What to do: Please count the lines in the records below that include the word "discharging" and report only the total.

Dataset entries
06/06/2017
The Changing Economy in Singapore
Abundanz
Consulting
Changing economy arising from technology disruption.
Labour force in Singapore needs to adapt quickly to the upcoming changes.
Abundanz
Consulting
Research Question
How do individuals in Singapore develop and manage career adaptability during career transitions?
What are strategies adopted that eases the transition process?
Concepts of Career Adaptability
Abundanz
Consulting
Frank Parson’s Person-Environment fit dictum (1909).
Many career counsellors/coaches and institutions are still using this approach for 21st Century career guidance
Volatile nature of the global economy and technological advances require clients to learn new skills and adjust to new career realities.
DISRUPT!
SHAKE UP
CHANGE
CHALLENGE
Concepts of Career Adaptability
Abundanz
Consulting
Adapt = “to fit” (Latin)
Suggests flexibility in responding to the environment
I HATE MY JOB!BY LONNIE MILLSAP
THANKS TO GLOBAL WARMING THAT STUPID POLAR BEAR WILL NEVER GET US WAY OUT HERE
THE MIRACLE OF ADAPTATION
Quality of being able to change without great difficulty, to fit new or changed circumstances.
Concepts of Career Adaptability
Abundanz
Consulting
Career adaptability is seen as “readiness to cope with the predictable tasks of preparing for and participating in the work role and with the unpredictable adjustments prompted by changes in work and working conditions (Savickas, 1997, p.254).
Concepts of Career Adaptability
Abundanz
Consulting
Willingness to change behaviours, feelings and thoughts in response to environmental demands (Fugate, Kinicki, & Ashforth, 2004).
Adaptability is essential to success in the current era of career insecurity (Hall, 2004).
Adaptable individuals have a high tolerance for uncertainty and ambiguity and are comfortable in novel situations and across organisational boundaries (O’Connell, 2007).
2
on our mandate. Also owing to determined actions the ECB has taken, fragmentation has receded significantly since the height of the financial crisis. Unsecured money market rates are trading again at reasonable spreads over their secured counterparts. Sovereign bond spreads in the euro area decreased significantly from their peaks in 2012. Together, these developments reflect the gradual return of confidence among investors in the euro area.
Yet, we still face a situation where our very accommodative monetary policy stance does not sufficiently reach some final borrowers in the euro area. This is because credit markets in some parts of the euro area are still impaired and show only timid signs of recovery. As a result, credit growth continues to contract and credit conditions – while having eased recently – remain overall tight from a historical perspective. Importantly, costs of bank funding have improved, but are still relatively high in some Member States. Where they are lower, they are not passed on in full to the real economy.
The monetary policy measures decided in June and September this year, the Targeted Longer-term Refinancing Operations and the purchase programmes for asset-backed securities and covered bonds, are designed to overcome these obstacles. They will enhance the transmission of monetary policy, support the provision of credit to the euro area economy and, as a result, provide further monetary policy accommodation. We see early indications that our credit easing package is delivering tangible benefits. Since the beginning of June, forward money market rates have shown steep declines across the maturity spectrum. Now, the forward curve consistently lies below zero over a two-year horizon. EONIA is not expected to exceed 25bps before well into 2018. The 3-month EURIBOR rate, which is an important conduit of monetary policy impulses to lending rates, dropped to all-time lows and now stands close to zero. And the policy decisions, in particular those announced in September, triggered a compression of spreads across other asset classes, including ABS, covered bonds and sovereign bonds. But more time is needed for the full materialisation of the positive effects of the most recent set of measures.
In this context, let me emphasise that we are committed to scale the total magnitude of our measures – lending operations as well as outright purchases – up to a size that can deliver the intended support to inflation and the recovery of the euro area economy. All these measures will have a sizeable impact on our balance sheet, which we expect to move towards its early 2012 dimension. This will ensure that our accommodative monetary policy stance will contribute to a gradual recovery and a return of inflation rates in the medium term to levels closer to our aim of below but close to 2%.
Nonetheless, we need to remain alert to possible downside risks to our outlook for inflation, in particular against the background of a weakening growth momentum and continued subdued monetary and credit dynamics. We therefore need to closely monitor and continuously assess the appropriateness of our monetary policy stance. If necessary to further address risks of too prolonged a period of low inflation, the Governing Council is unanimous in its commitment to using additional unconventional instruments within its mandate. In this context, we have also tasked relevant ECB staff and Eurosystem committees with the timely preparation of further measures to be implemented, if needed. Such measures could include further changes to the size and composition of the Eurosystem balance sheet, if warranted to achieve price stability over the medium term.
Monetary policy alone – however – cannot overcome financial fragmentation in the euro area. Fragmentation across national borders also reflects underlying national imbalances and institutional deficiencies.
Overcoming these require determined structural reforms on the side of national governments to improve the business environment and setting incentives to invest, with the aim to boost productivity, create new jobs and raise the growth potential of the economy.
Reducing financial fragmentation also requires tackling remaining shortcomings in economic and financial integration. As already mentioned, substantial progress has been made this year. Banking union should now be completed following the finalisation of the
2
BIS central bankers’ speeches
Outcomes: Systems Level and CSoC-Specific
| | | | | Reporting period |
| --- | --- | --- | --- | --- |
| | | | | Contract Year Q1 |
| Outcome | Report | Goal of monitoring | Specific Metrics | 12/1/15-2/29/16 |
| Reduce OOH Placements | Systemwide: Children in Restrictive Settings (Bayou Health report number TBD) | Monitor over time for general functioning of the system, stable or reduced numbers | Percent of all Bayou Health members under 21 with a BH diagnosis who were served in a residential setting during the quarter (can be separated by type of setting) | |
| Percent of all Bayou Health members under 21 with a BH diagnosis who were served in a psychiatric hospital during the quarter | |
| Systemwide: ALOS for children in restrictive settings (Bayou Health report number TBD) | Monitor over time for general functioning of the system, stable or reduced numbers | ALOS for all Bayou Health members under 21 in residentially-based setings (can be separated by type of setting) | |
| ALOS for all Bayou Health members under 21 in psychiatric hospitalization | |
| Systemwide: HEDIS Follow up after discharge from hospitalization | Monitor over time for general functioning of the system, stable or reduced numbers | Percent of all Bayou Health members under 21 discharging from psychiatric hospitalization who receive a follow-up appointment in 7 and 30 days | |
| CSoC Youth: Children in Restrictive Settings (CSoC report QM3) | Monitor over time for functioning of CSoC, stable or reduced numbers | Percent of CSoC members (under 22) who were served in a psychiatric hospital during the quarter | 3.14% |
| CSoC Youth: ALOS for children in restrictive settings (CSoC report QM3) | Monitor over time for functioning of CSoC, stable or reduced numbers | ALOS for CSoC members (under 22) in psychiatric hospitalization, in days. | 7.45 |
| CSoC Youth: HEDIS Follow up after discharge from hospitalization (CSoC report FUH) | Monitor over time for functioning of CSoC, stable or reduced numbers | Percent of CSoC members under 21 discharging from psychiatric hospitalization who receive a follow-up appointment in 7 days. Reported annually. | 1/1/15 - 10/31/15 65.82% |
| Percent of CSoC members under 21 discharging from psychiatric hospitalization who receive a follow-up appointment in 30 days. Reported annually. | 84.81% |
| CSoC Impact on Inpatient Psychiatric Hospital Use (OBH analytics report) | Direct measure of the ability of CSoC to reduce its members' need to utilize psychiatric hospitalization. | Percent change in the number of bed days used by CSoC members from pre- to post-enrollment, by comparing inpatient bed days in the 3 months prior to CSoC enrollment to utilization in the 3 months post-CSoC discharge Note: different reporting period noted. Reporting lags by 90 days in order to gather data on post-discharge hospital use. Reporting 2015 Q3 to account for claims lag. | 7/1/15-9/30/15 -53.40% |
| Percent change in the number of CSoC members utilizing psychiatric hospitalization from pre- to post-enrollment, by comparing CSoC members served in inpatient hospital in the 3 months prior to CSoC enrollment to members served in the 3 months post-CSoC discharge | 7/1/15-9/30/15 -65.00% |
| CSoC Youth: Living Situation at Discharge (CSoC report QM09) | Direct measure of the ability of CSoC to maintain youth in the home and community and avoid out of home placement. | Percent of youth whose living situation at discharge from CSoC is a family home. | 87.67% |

Your solution: 3